Oh, poisson solitaire, cesse d’attendre
Il n’y a personne là-bas
Rien que le bruit du désespoir.
À contre-courant ou sur la route, le poisson blanc ressasse. Seul, dans ses pensées, il se laisse traverser et traverse à son tour les ombres du téléviseur éteint. Des aller-retours aux côtés de Lucrecia Martel, Jean-Claude Rousseau, Pescados (2010) et Eaux profondes (2012), deux gestes pour mille poissons. Dans une organicité mécanique, l’aquarium et l’étang pour cadres, l’écran comme le salon se font ailleurs, entre vrombissements aqueux et balbutiements numériques.
Recommencer la même chose, tout le temps. Deux fois le tour du bocal pour saisir la contemplation et varier les lignes les plus abstraites, à la recherche de points de connexions ; téléphoniques, automobiles. Se laisser saisir par la chaise et la vitre, par le vide et l’absence, se refléter en retour. S’y confondre par la fixité, condition d’apparition de la profondeur, par le corps et par le cadre, l’espace se fait mental alors que le trouble s’immisce à l’arrivée du mouvement. La musicienne et le peintre composent, les correspondances se tissent sur la toile au creux des bords et de la pluie qui dure. Persistance de la présence.

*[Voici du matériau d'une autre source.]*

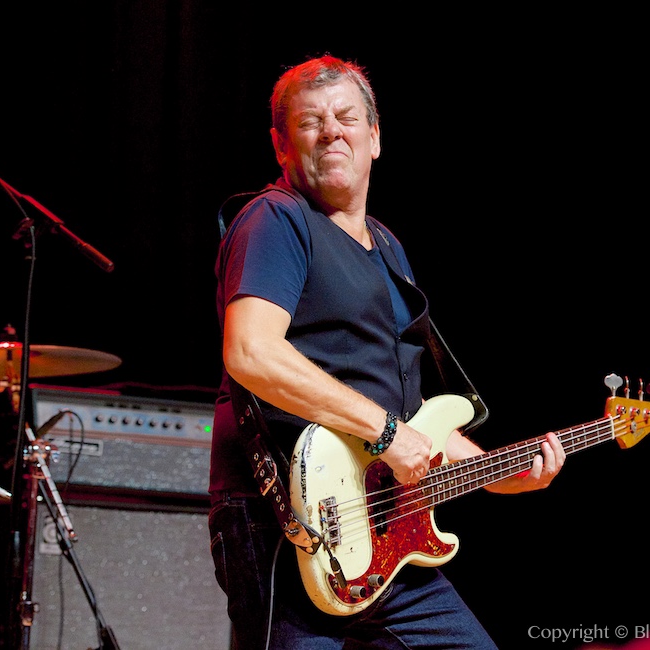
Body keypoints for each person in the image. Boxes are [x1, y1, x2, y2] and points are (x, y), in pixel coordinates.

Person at [209, 54, 565, 650]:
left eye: (347, 117)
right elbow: (250, 352)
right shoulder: (275, 219)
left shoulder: (389, 250)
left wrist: (499, 473)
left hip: (386, 527)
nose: (331, 131)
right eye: (309, 122)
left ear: (375, 137)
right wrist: (385, 433)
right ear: (280, 145)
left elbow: (410, 414)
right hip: (286, 522)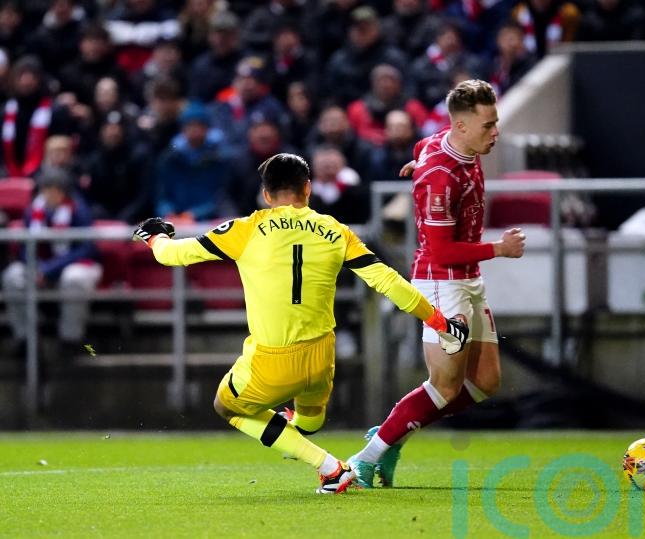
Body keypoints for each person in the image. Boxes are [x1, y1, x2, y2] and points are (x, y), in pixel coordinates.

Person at [132, 152, 468, 494]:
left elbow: (171, 255)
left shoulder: (245, 229)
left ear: (266, 194)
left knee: (226, 406)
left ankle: (331, 469)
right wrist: (440, 323)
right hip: (322, 358)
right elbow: (387, 281)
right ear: (308, 188)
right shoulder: (336, 231)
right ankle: (295, 433)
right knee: (308, 422)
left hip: (272, 361)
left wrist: (153, 236)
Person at [348, 79, 526, 488]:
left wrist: (415, 163)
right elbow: (444, 252)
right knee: (445, 385)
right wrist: (498, 249)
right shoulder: (441, 178)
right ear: (461, 127)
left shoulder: (446, 143)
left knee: (485, 382)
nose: (495, 132)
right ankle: (366, 457)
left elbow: (420, 147)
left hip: (468, 281)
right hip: (441, 285)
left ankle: (391, 436)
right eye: (488, 125)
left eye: (495, 122)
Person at [2, 167, 101, 356]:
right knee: (12, 276)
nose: (50, 194)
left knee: (74, 278)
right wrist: (36, 267)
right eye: (46, 189)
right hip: (39, 266)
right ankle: (25, 339)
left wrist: (50, 269)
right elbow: (24, 247)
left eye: (55, 189)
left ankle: (70, 338)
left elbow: (86, 248)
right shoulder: (33, 211)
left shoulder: (79, 210)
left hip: (73, 265)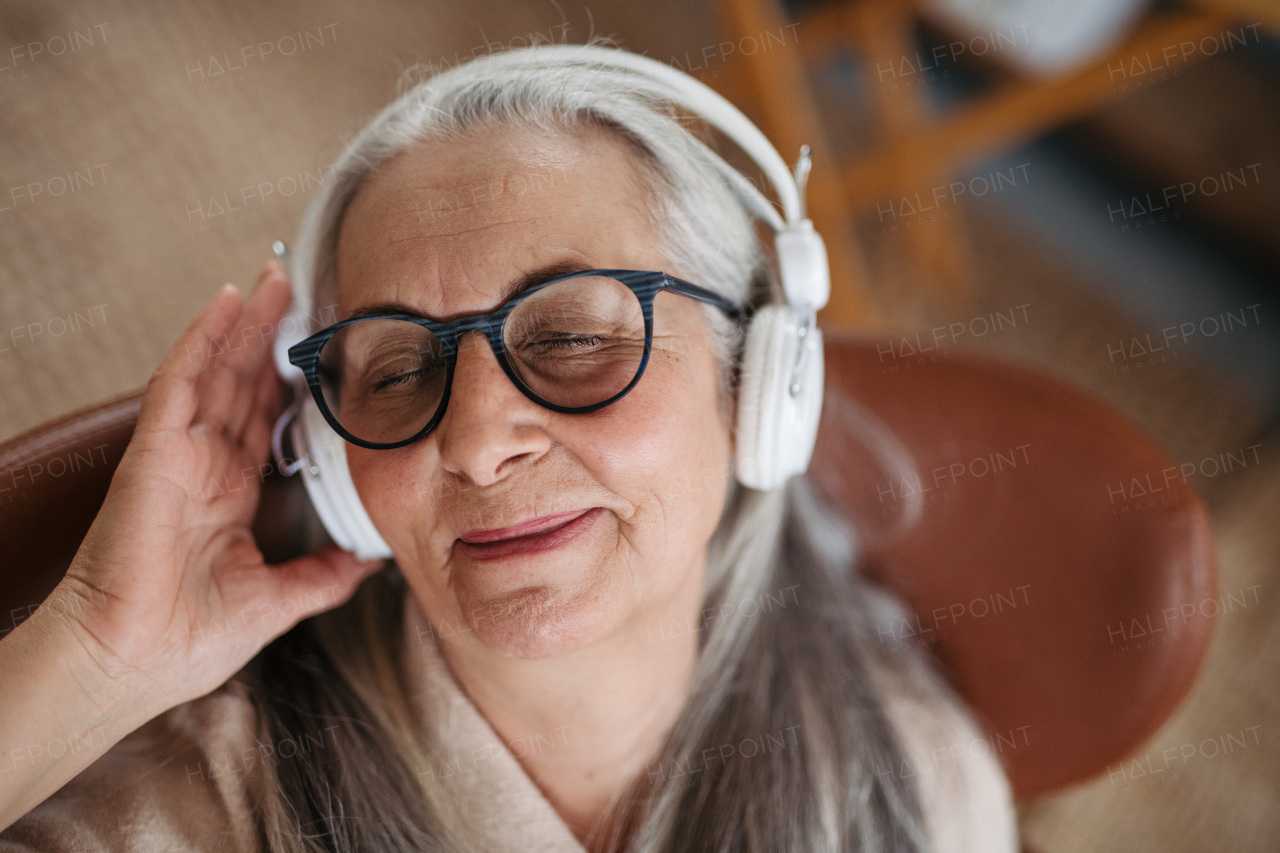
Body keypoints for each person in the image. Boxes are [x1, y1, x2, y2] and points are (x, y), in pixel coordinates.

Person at [0, 44, 1016, 852]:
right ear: (329, 458)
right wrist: (99, 654)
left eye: (573, 337)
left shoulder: (920, 787)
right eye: (396, 372)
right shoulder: (199, 808)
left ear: (757, 379)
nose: (478, 443)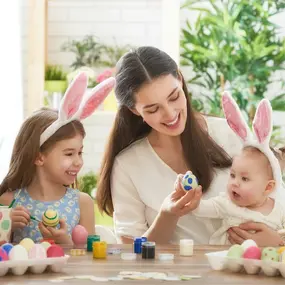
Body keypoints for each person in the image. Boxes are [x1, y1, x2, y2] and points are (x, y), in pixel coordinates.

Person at [96, 46, 285, 246]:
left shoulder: (230, 135)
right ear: (134, 110)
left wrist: (278, 241)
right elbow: (129, 248)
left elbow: (277, 202)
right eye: (153, 109)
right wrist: (168, 216)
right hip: (178, 275)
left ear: (180, 78)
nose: (170, 114)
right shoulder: (128, 165)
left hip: (245, 269)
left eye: (174, 97)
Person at [0, 73, 115, 244]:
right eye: (69, 154)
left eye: (80, 153)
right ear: (39, 157)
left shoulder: (82, 203)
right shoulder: (8, 201)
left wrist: (65, 242)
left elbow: (89, 262)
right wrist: (5, 226)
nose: (78, 162)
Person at [175, 93, 285, 245]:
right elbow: (200, 209)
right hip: (229, 262)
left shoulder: (278, 210)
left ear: (268, 187)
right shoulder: (226, 203)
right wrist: (190, 193)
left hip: (265, 265)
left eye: (244, 179)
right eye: (233, 175)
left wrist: (278, 241)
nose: (235, 183)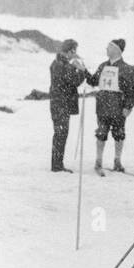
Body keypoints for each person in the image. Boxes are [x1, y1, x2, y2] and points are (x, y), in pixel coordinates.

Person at [85, 39, 134, 174]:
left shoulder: (127, 68)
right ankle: (98, 161)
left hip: (118, 106)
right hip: (102, 107)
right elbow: (93, 81)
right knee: (101, 133)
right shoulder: (102, 66)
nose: (106, 49)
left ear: (117, 50)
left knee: (119, 134)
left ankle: (117, 160)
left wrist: (128, 107)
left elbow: (131, 90)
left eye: (109, 47)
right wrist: (84, 71)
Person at [49, 38, 85, 172]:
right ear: (71, 51)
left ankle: (56, 164)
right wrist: (80, 69)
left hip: (57, 103)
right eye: (75, 51)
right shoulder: (63, 65)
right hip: (61, 105)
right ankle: (57, 166)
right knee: (61, 134)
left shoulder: (57, 63)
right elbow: (75, 81)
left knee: (59, 134)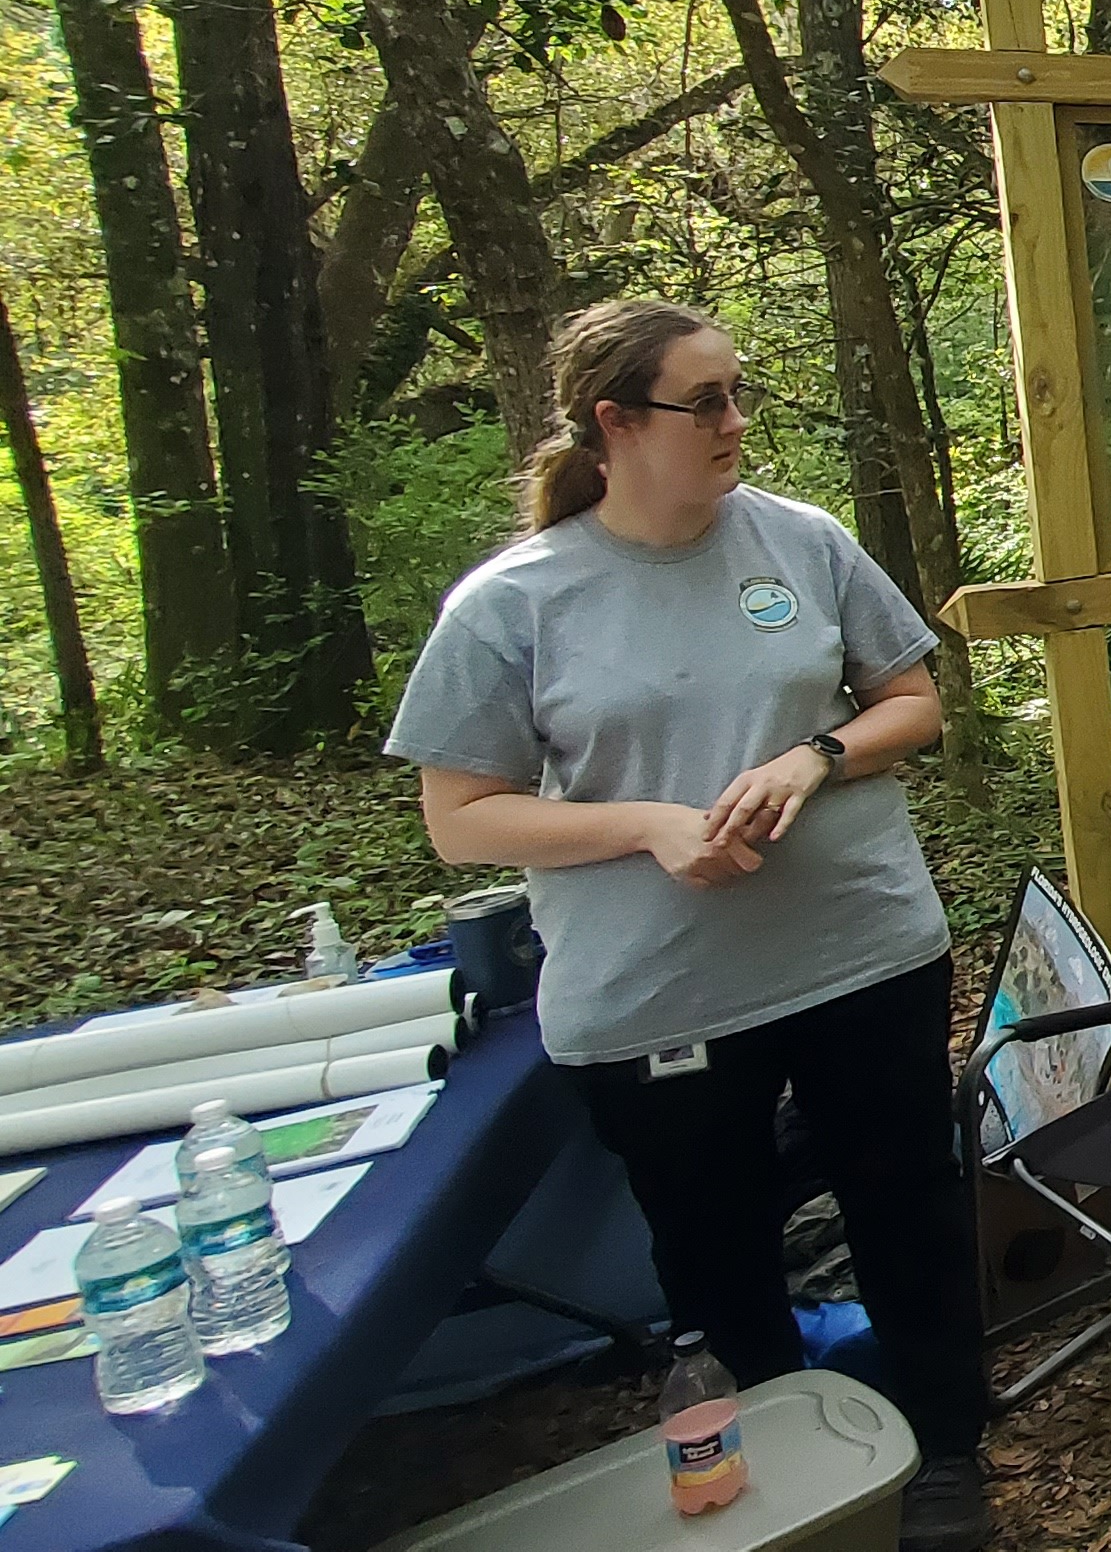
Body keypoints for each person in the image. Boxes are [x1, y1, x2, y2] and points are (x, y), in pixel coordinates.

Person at [384, 303, 996, 1550]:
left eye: (737, 395)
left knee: (908, 1207)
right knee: (717, 1255)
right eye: (704, 401)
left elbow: (912, 702)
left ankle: (943, 1454)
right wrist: (651, 827)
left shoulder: (801, 542)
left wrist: (817, 756)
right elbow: (463, 819)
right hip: (662, 993)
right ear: (616, 424)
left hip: (863, 949)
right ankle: (787, 1480)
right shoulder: (516, 603)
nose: (734, 425)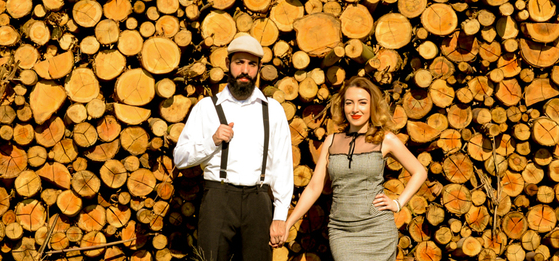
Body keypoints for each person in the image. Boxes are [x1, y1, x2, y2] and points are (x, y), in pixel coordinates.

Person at [275, 77, 427, 261]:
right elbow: (315, 187)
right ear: (343, 106)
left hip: (377, 229)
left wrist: (398, 203)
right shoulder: (331, 141)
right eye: (349, 103)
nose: (355, 109)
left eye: (362, 102)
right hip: (342, 231)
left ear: (372, 106)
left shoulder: (385, 139)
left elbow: (420, 172)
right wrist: (288, 223)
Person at [174, 34, 294, 261]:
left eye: (252, 64)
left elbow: (282, 165)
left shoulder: (273, 110)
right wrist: (212, 141)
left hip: (258, 201)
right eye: (239, 62)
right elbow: (180, 158)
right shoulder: (207, 107)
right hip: (218, 199)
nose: (245, 70)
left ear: (259, 68)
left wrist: (280, 215)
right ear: (228, 64)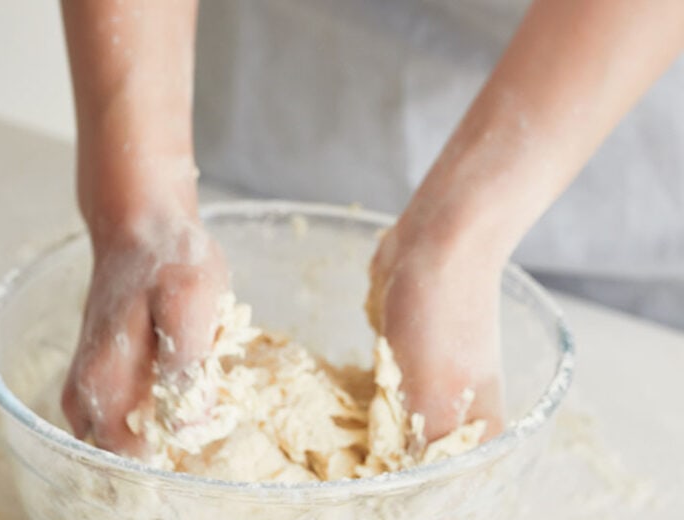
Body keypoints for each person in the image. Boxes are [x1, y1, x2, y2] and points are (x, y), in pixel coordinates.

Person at [59, 0, 684, 455]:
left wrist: (459, 243)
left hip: (621, 125)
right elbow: (150, 221)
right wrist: (142, 215)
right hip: (290, 83)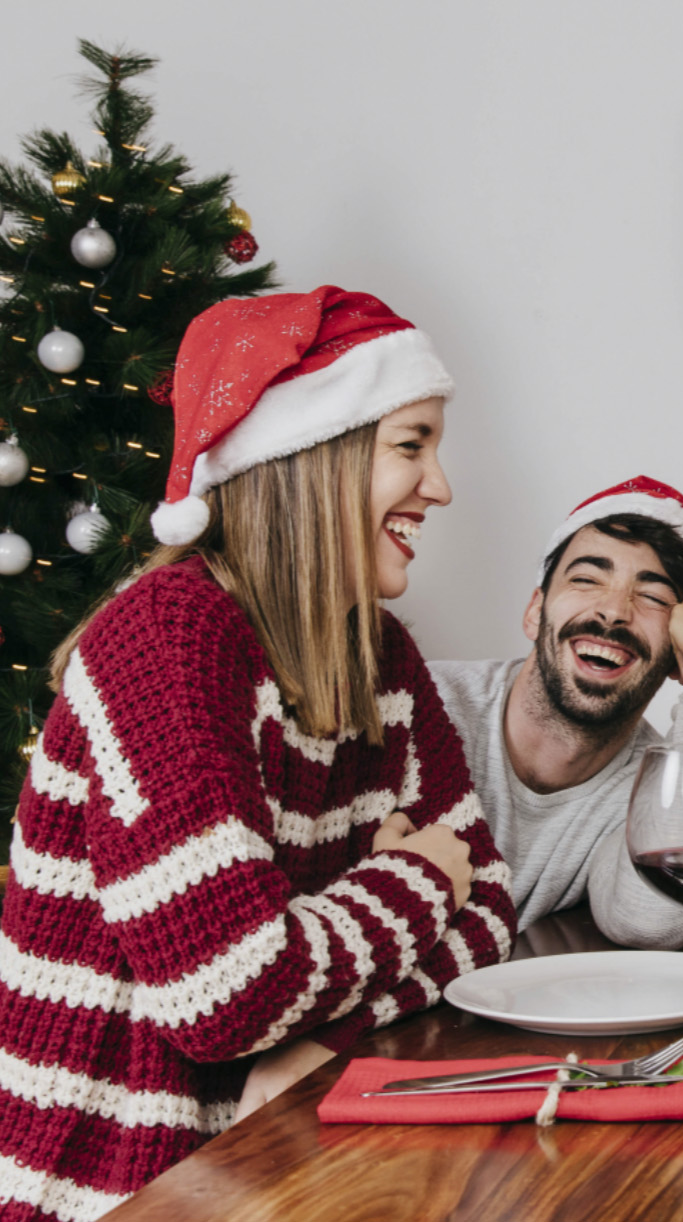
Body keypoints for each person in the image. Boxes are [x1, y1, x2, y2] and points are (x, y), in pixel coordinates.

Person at [0, 287, 515, 1221]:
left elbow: (491, 917)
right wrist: (416, 874)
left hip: (284, 1162)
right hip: (122, 1192)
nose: (439, 486)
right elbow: (229, 993)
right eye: (411, 445)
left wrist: (315, 1038)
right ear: (310, 459)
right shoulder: (168, 641)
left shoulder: (380, 654)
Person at [429, 478, 683, 947]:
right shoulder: (424, 702)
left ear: (678, 658)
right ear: (534, 611)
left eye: (653, 597)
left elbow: (650, 921)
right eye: (586, 579)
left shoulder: (654, 787)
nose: (612, 611)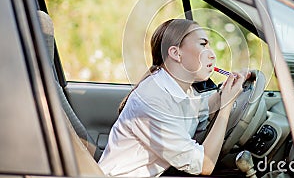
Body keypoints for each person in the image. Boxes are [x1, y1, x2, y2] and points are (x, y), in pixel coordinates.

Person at [98, 18, 246, 177]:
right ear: (176, 53)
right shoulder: (154, 100)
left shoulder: (179, 87)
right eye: (203, 45)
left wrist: (225, 92)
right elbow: (205, 164)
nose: (212, 55)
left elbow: (201, 110)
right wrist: (226, 106)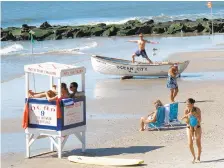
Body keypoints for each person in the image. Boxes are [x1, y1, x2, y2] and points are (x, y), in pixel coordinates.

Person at [181, 98, 202, 164]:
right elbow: (186, 121)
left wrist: (195, 116)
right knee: (190, 144)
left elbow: (200, 120)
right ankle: (194, 157)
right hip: (189, 126)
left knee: (198, 142)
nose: (187, 105)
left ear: (192, 104)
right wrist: (188, 117)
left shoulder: (197, 109)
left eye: (188, 104)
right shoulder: (186, 111)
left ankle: (198, 157)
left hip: (197, 126)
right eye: (186, 104)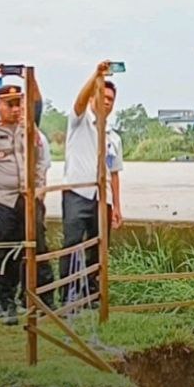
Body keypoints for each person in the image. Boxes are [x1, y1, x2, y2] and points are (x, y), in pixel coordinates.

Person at [0, 83, 53, 325]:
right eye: (10, 104)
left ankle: (38, 299)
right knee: (3, 254)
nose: (16, 109)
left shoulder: (30, 130)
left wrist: (38, 190)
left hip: (27, 199)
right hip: (1, 201)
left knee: (36, 247)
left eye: (19, 103)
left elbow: (39, 162)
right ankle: (4, 304)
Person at [59, 62, 124, 307]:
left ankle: (92, 295)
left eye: (110, 98)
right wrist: (96, 76)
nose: (106, 101)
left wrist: (117, 206)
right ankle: (67, 295)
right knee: (72, 244)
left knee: (98, 248)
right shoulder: (79, 122)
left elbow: (115, 173)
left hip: (102, 198)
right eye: (102, 96)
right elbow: (79, 101)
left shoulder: (113, 137)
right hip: (77, 193)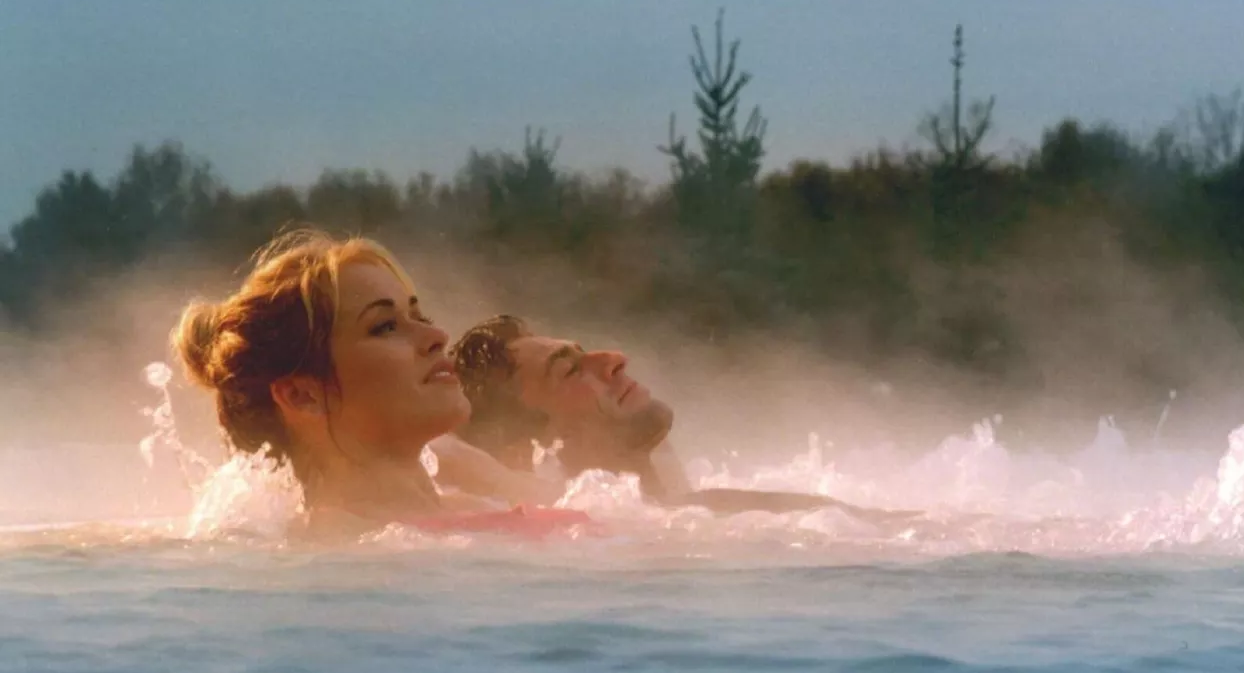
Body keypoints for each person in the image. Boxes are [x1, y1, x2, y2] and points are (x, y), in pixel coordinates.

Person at [171, 230, 584, 540]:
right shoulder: (340, 553)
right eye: (384, 326)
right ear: (303, 395)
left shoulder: (473, 506)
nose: (438, 334)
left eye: (418, 316)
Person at [435, 315, 890, 517]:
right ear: (526, 451)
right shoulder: (634, 529)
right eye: (571, 369)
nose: (613, 358)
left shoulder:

1, 2, 3, l’étrange poisson nage en rond
dans sa grande pièce vide, attendant
attendant, attendant, attendant, que
quelque chose se passe enfin
Des poissons rêvaient qu’i/ls étaient une voiture, i/ls répètent et chantent au-delà des visions, là où se loge l’expérimentation à la limite des images. Une transduction matérielle, sonore, au seuil du regard. De cette rencontre s’agencent des mécanismes mimétiques, technologiques, en milieux liquides. Enfermé/es dans l’attente, dans la boucle, i/ls tournent en rond. Il n’est pas facile à un poisson de voir son propre aquarium. Une déterritorialisation du dehors au dedans au dedans du dehors, des désorientations oppositionnelles pour des circulations enchevêtrées ; une respiration, enfin. D’un espace clos, ses débordements. L’aquarium voit pour ne plus rien entendre, assourdissants, les êtres projettent des renversements (à la surface, s’en sortir).
De ces micro-fictions, fictions-poèmes, fictions réduites, les dispositifs résident dans l’oubli. L’on (re)tourne dans les contours pour s’y perdre, une plongée spéculative pour mieux voir. Suivre les lignes. Les spectres demeurent entre les ondes, espaces liminaux des mémoires, un devenir-autre. Une confusion regardé-regardant, sur le béton, poissons-autos qui songent à quitter le champ, chercher les lignes de fuite et puis tout voir ou ne rien voir du tout. Sortir de soi pour un devenir : devenir-machine, devenir-image, devenir-poisson.